BEGIN TEXT SHOWN

Hosting a Keyword Extraction Model with Flask and FastAPI
Introduction
When you noticed learning how to build a machine learning model is not enough, you are graduating from the Data Science bootcamp.
Here is an introduction of ML model serving with Restful API endpoint.
Overview
In this post, we will be covering the following topics
- Yet Another Keyword Extractor
- Our ML model
- Flask API
- Testing with curl
- FastAPI
- Testing with Postman
At the end of this post, we will have an API endpoint (from localhost
) to extract 20 keywords from a text paragraph with a simple POST requests.
Yet Another Keyword Extractor
YAKE (Yet Another Keyword Extractor) is a light-weight unsupervised automatic keyword extraction method. It rests on text statistical features extracted from single document to select the most important keywords.
It is quite useful to extract details from a text paragraph or use it as an alternatives to labeled data (When you don’t have any).
Main Features
- Unsupervised approach
- Single-Document
- Corpus-Independent
- Domain and Language Independent
Heuristic Approach
As opposed to other keyword extraction algorithms like tf-idf, one of the strong selling points of YAKE is its ability to extract keywords within a single document. It can be easily applied to single paragraph or document, without the existence of a corpus, dictionary or other external collections.
Here are some components of the method outlined in the paper.
- Text preprocessing
- Feature extraction
- Individual terms score
- Candidate keywords list generation
- Data deduplication
- Ranking
Some interesting ideas during the term scoring process.
-
Casing
Reflects the casing aspect of a word.
-
Word Positions
Values more on the words occurring at the beginning of the documents, on the assumption that relevant keywords often concentrate more at the beginning.
-
Word Relatedness to Context
Computes the number of different terms that occur to the left and right side of the candidate word. The more the number of different terms co-occur with the candidate word (on both sides), the more the meaningness it is likely to be. Similar idea applies to different sentences as well.
For more details, you can check out the paper in the reference page.
Our ML model
As the main purpose of this post is to demonstrate how to deploy a model with API endpoints, I will use a simple wrapper of yake.KeywordExtrator
function to act as our machine learning model.
Installation
pip install yake
Our model
import yake
def ExtractKeywords(text):
""" Extract 20 keywords from the input text """
language = "en"
max_ngram_size = 2
deduplication_thresold = 0.3
deduplication_algo = "seqm"
window_size = 1
num_of_keywords = 20
custom_kw_extractor = yake.KeywordExtractor(
lan=language,
n=max_ngram_size,
dedupLim=deduplication_thresold,
dedupFunc=deduplication_algo,
windowsSize=window_size,
top=num_of_keywords,
features=None,
)
kws = custom_kw_extractor.extract_keywords(text)

END TEXT SHOWN

- _SET OF TASKS_:
1. Reproduce the part of the keyword extraction post that begins at the words "Here is an introduction" and stops after "simple POST requests.".
2. Carry on the post about hosting a keyword extraction model with Flask and FastAPI, starting right after its last line.

BEGIN GIVEN ENTRIES

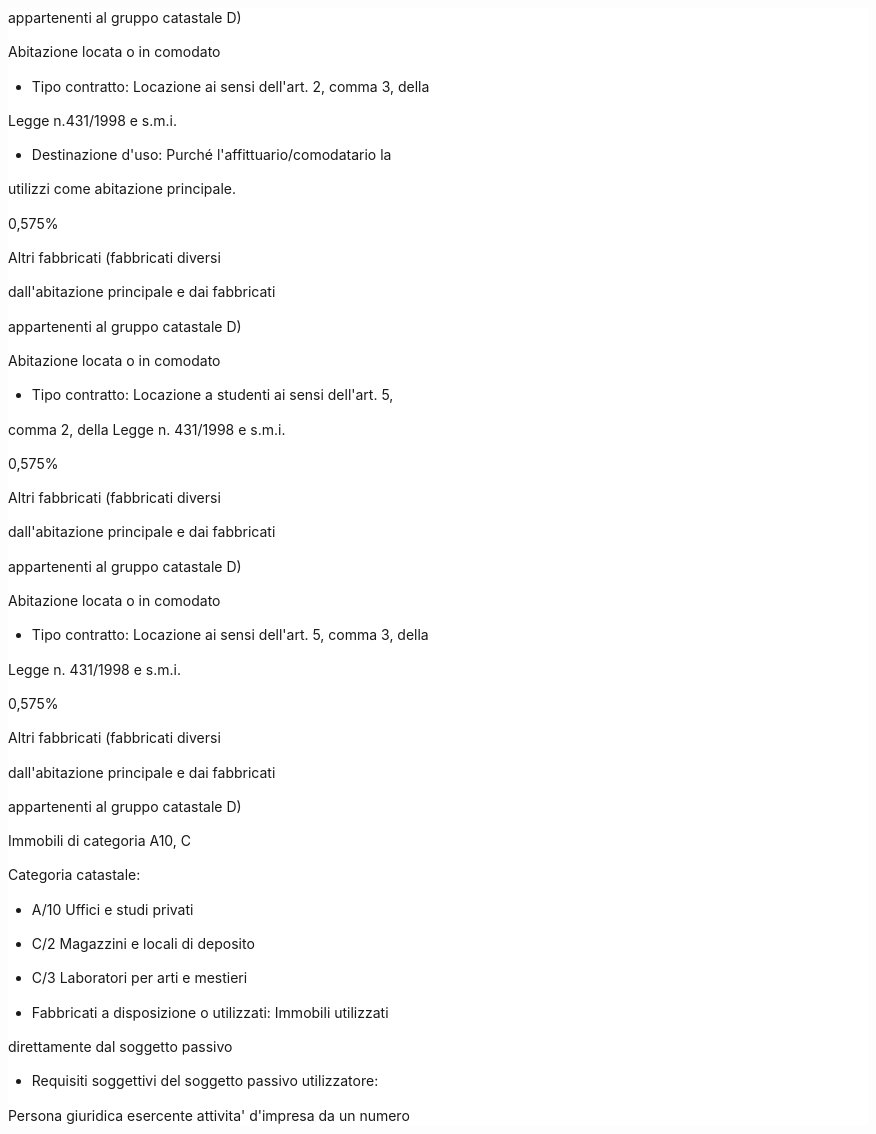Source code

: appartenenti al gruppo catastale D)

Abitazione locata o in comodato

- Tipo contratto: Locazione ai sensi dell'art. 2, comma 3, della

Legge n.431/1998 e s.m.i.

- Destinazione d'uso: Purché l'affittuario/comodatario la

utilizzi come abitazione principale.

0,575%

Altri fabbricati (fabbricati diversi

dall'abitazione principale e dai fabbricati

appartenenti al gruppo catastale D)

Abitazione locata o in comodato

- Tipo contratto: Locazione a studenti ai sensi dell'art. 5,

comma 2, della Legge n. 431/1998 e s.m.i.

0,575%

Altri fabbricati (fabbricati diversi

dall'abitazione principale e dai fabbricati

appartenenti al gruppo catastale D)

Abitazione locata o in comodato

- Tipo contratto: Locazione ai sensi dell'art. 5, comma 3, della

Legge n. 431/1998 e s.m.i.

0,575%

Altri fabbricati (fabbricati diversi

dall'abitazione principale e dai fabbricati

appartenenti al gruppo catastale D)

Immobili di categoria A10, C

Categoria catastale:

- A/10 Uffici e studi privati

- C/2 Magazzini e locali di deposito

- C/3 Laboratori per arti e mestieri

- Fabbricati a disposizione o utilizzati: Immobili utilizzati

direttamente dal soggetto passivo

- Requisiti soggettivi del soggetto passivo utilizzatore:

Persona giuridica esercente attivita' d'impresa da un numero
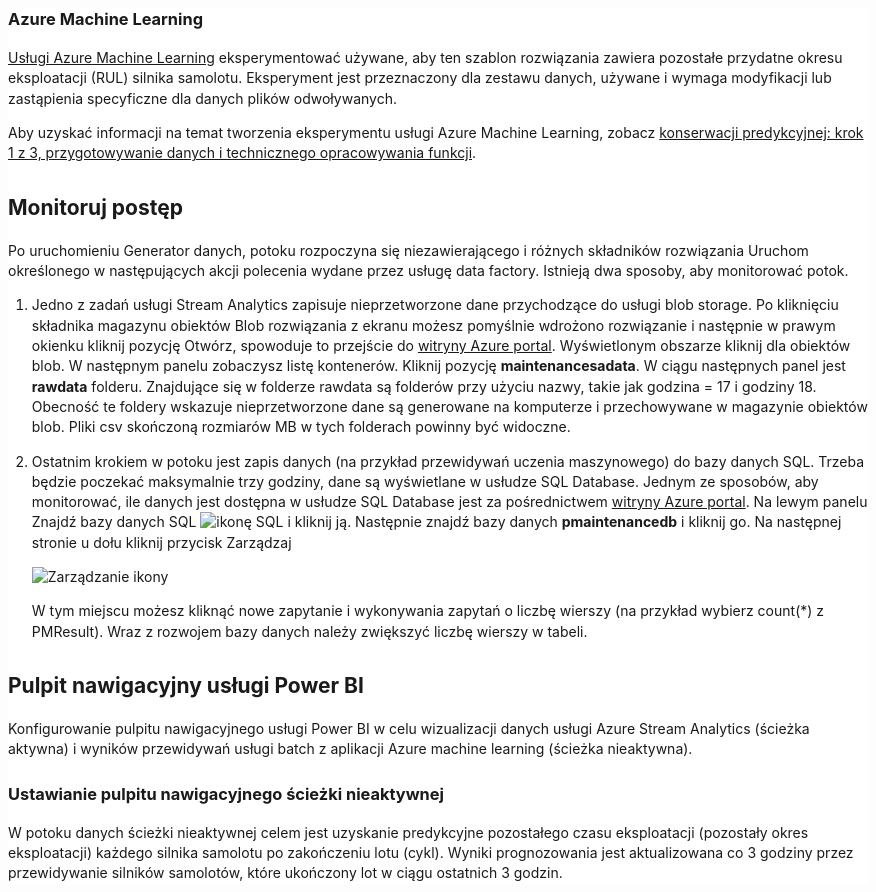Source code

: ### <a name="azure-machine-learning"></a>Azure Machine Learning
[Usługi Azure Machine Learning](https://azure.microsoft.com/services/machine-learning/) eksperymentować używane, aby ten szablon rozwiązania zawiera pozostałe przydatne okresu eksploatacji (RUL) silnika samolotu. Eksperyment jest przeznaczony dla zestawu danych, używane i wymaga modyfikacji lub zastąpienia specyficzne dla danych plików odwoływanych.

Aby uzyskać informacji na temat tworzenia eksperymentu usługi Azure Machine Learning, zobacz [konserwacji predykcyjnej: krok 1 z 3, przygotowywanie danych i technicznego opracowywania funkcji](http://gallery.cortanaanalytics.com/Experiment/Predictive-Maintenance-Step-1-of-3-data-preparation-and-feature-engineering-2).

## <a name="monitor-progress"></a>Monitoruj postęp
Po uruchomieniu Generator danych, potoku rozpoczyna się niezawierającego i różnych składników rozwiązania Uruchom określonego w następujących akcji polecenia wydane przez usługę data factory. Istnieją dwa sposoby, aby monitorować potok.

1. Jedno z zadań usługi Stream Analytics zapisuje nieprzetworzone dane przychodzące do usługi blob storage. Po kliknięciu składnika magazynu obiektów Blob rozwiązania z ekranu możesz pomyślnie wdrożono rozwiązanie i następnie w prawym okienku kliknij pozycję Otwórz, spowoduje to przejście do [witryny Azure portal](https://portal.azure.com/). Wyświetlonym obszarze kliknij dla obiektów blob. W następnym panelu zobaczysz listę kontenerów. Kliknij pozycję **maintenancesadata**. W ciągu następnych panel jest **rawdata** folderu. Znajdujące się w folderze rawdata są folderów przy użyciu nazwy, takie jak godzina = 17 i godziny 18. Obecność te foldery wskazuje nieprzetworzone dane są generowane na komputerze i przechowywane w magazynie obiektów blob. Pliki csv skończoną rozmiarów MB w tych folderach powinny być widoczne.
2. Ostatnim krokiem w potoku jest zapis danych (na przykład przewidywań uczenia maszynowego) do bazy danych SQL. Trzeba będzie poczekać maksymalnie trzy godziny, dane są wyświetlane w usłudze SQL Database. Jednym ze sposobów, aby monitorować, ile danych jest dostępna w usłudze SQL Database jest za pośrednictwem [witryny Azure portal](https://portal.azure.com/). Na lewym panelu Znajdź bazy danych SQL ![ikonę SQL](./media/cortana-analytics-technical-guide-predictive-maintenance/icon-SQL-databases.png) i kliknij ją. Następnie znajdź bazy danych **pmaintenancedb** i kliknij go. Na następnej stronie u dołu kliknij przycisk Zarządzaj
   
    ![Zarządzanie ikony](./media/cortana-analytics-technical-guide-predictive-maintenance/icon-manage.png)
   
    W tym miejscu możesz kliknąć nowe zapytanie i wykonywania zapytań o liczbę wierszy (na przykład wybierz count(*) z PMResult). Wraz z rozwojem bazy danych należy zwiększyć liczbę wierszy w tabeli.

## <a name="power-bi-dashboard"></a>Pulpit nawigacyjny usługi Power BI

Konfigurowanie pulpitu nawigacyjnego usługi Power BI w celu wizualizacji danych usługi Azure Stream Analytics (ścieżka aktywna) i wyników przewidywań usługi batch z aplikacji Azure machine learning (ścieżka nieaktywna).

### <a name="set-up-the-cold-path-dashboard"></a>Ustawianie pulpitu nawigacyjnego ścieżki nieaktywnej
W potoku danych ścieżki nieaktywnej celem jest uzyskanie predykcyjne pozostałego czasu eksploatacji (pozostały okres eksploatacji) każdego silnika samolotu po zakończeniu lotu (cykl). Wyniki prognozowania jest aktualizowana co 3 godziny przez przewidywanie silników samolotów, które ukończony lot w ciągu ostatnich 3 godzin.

END GIVEN ENTRIES

- _ANSWERS TO THE TASKS_:
1.
Here is an introduction of ML model serving with Restful API endpoint.
Overview
In this post, we will be covering the following topics
- Yet Another Keyword Extractor
- Our ML model
- Flask API
- Testing with curl
- FastAPI
- Testing with Postman
At the end of this post, we will have an API endpoint (from localhost
) to extract 20 keywords from a text paragraph with a simple POST requests.

2.
keywords = [x[0] for x in kws] # kws is in tuple format, extract the text part
return keywords
Flask API
Having a ML model ready is only half the job done. A model is useful only when someone is able to use it.
Now we are going to serve our model with a Restful API endpoint using Flask. The package uses a simple decorator format for you to define an endpoint, e.g. @app.route('/keywords', methods = ['POST', 'GET'])
.
Here we specify our endpoint to accept both GET
and POST
requests. The GET request will print a curl statement, and the POST request will extract the keywords.
Installation
pip install flask
Serve with /keywords
endpoint
from flask import Flask, request
import yake
app = Flask(__name__)
def ExtractKeywords(text):
""" Extract 20 keywords from the input text """
language = "en"
max_ngram_size = 2
deduplication_thresold = 0.3
deduplication_algo = "seqm"
window_size = 1
num_of_keywords = 20
custom_kw_extractor = yake.KeywordExtractor(
lan=language,
n=max_ngram_size,
dedupLim=deduplication_thresold,
dedupFunc=deduplication_algo,
windowsSize=window_size,
top=num_of_keywords,
features=None,
)
kws = custom_kw_extractor.extract_keywords(text)
keywords = [x[0] for x in kws] # kws is in tuple format, extract the text part
return keywords
@app.route('/keywords', methods = ['POST', 'GET'])
def keywords():
if request.method == "POST":
json_data = request.json
text = json_data["text"]
kws = ExtractKeywords(text)
# return a dictionary
response = {"keyowrds": kws}
return response
elif request.method == "GET":
response = """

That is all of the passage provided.